Şehit; Kutsal bir ülkü, vatan , millet ve Allah(c.c) yolunda savaşırken veya çalışırken ölen kimseye denir. Savaştan sağ dönene de Gazi denilir.
Şehit, Allah yolunda vatan ve millet uğrunda savaşırken ölen kimsedir. Şehidin mertebesine şehitlik denir. Şehitlik, peygamberlikten sonra en yüksek bir rütbe olarak kabul edilir.
Yüce Allah(c.c) Ayeti Kerimelerde ;”Sizinle savaşanlarla Allah yolunda sizde savaşın, fakat haksız yere saldırmayın, aşırı gitmeyin.”[1]
“ Allah yolunda öldürülenlere “onlar ölülerdir.” Demeyin. Hakikatte onlar diridirler. Fakat siz anlayıp bilemezsiniz.”[2]
“Sakın Allah yolunda öldürülenleri ölüler sanmayın, doğrusu onlar Rableri katında diridirler, cennet meyvelerinden rızıklanırlar.”[3]Buyrulmaktadır.
Peygamberimiz Hadis-i şeriflerinde; ”Düşmanlara karşı ,canlarınızla, mallarınızla ve dillerinizle savaşın.”
“Allah(c.c) yolunda ayağı tozlanan kimseye cehennem ateşi dokunmaz.” “ İki çeşit gözü cehennem ateşi yakmaz; Biri Allah korkusundan ağlayan göz diğeri Allah yolunda nöbet beklerken uyumayan gözdür.”
“Allah(c.c Yolunda şehit olmayı gönülden isteyen kimse, şehit olmasa dahi şehitlik mertebesine nâil olur.” Buyurmuşlardır.
Eskiden anneler evlatlarına ilk sütlerini verirken “ya şehit ol ya gâzi “demişlerdir. Bu ruhla yetişen evlatlar şahlanmışlardır. Zaferler kazanmışlardır. Atalarımızın “ölürsem şehit kalırsam gâzi “ inancı zaferin sırrı olmuştur.
Şehitlik ve gazilik İslam’da iki büyük mertebedir.
Kuran-ı Kerim’de; “Allah cennet mukabilinde mü’minlerin canlarını ve mallarını satın aldı. Onlar Allah yolunda savaşırlar harb meydanlarında şehit ve gazi olurlar” [4] buyrulmaktadır.
Şehit,on defa dünyaya dönüp öldürülmeyi arzu eder.
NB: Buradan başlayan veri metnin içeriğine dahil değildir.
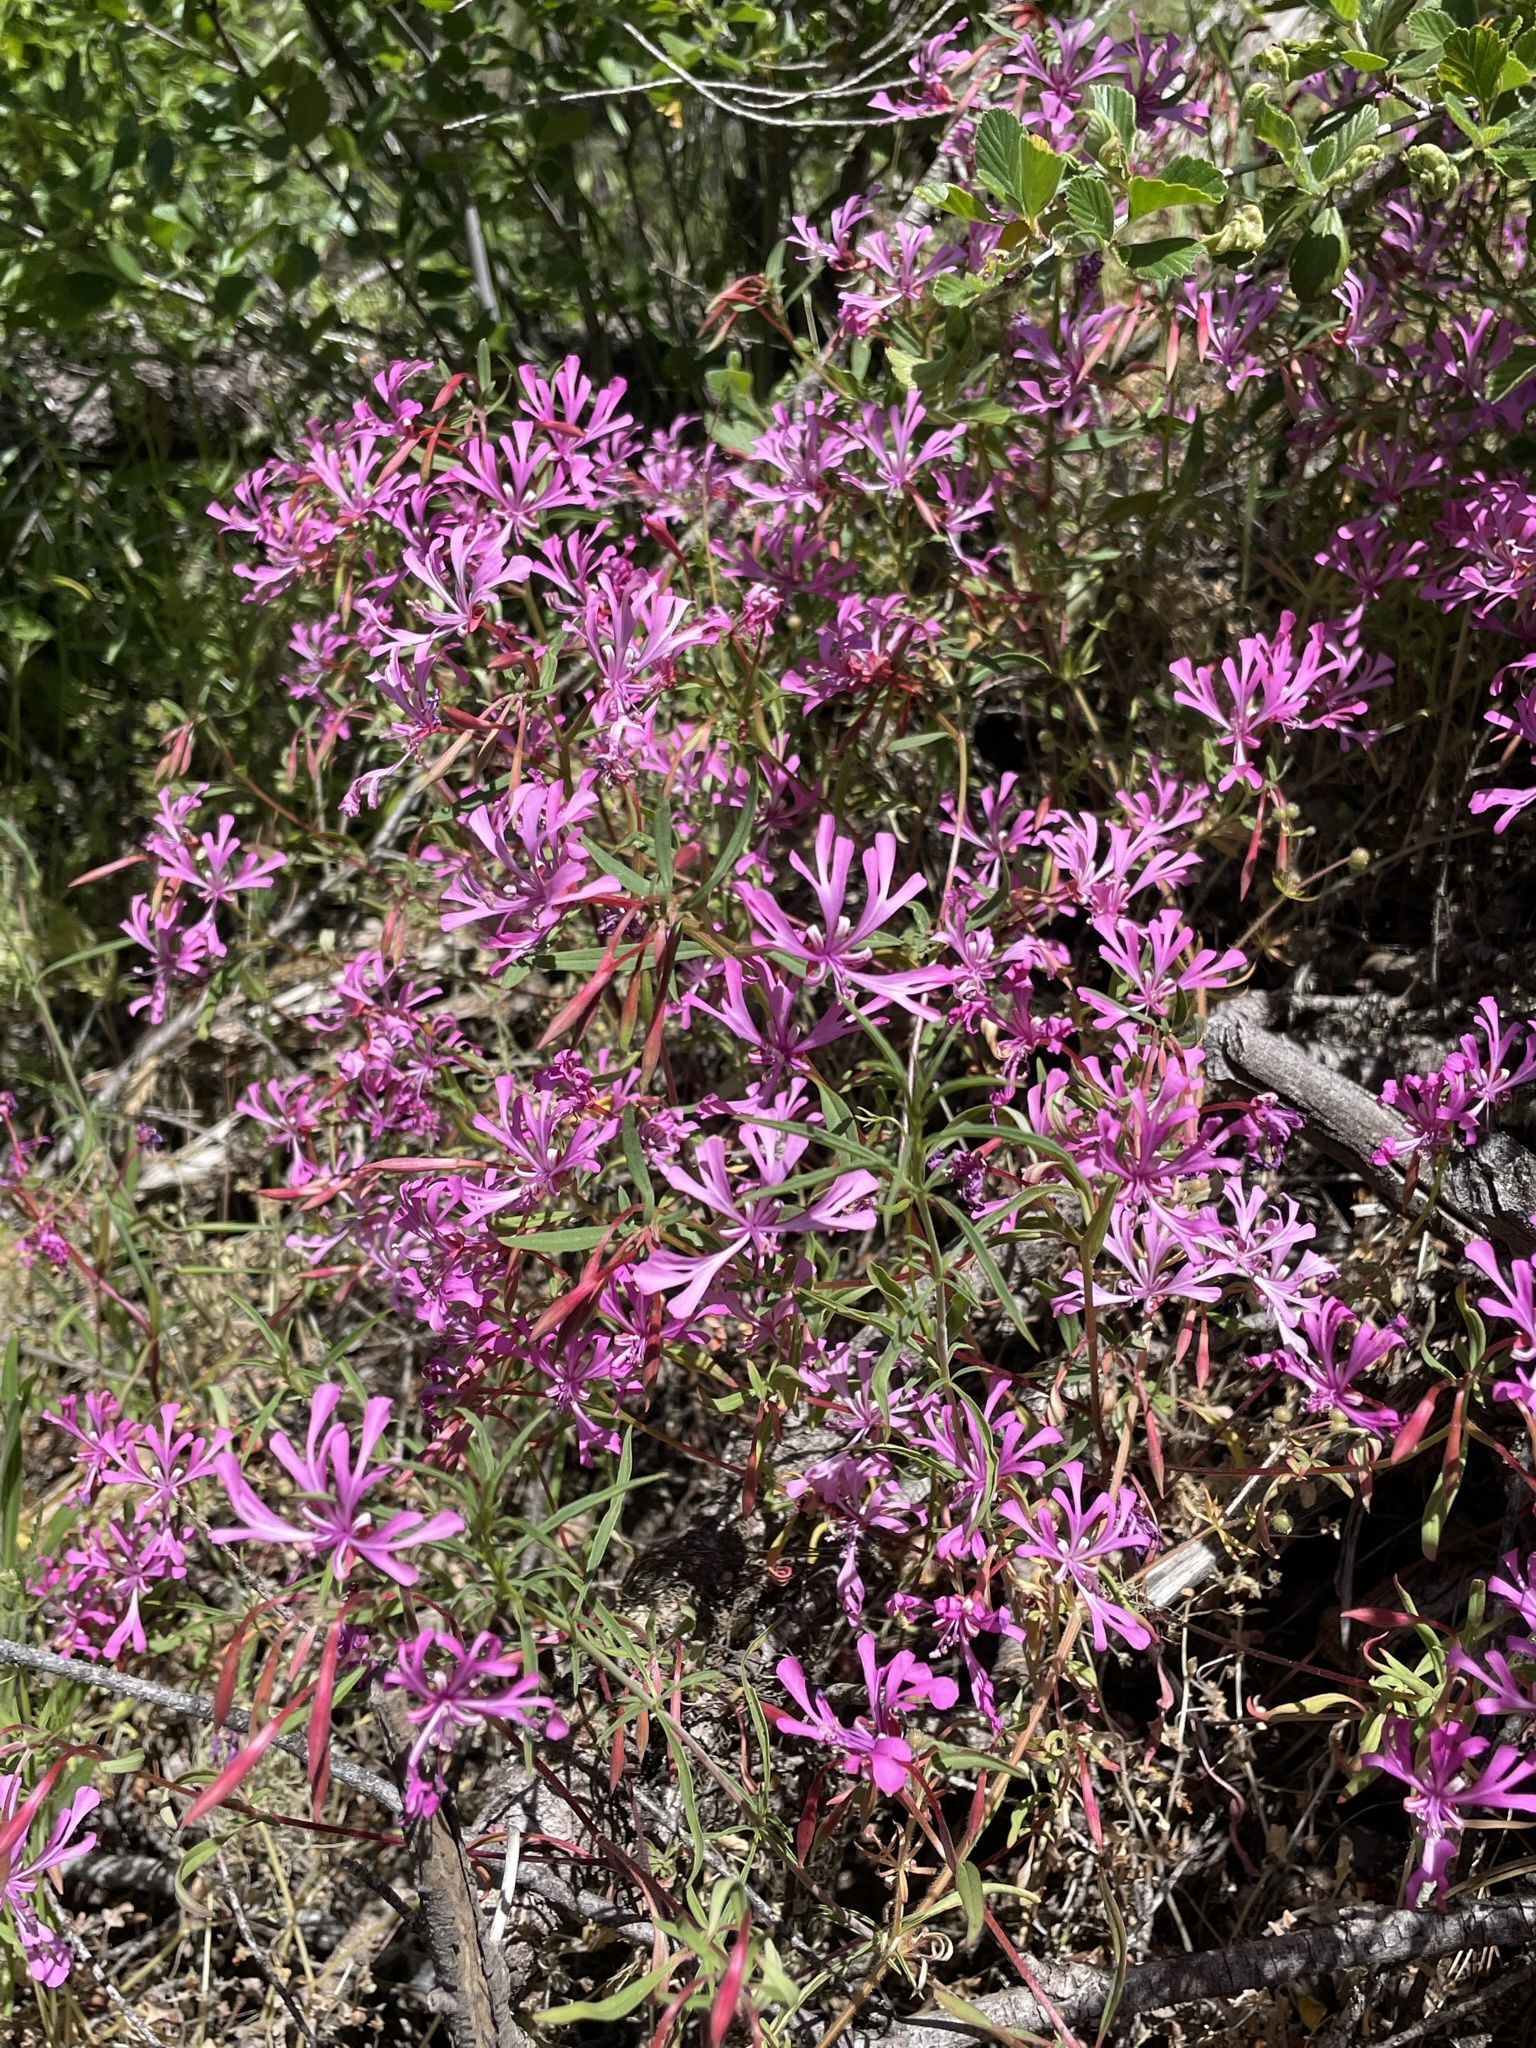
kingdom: Plantae
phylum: Tracheophyta
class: Magnoliopsida
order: Myrtales
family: Onagraceae
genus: Clarkia
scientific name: Clarkia concinna
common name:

Peygamberimiz; “Cennete giren hiç kimse yoktur ki, bütün dünyaya malik olacak olsa dahi, tekrar dünyaya dönmeyi arzu etsin. Yalnız şehitlerdir ki kendilerine yapılan hürmet ve ikramı yahut şehitliğin faziletini gördüklerinden, dünyaya dönüp de tekrar on defa şehit olmayı arzu ederler.”[5]
Ölümlerin en güzeli ve şereflisi şehit olarak ölmektir. Peygamberimiz şehidin acısını şöyle tasvir etmiştir. “Sizden biriniz karınca ısırdığı zaman ne kadar acı duyarsa, şehit olan kimse de ölüm acısını ancak o kadar duyar.”[6] buyurmuştur.
Peygamberimiz;” şehidin kul borcundan başka, bütün günahlarını Allah mağfiret eder.”[7] Buyurmuştur. Kuran-ı Kerimde ise ;” O halde dünya hayatı yerine ahireti satın alanlar, Allah yolunda savaş etsin, kim Allah yolunda savaşırda öldürülürse ,yahut düşmana üstün gelirse,0na pek büyük mükafat vereceğiz.”[8]
Şehadet Arzusu
Sa'd Bin Ebi Vakkas anlatıyor:
" Uhud savaşında... Bir ara baktım. Abdullah bin Cahş yanıma geldi. Dedi ki:
" Şöyle bir kenara çekilsek, ben dua etsem, sen amin desen; sonra istersen sen dua et, ben amin diyeyim olmaz mı?"
Ben de davetine icabet ettim ve olur dedim. Bir kenara çekildik. Önce ben dua ettim:
" Allah'ım! Bugün benim karşıma güçlü, kuvvetli birini çıkar, onunla çarpışalım, ben onu öldüreyim. Böylece hem en büyük hizmeti yapmış olayım, hem de ganimetini alayım" Abdullah Bin Cahş (r.a) bu duaya "amin" dedi.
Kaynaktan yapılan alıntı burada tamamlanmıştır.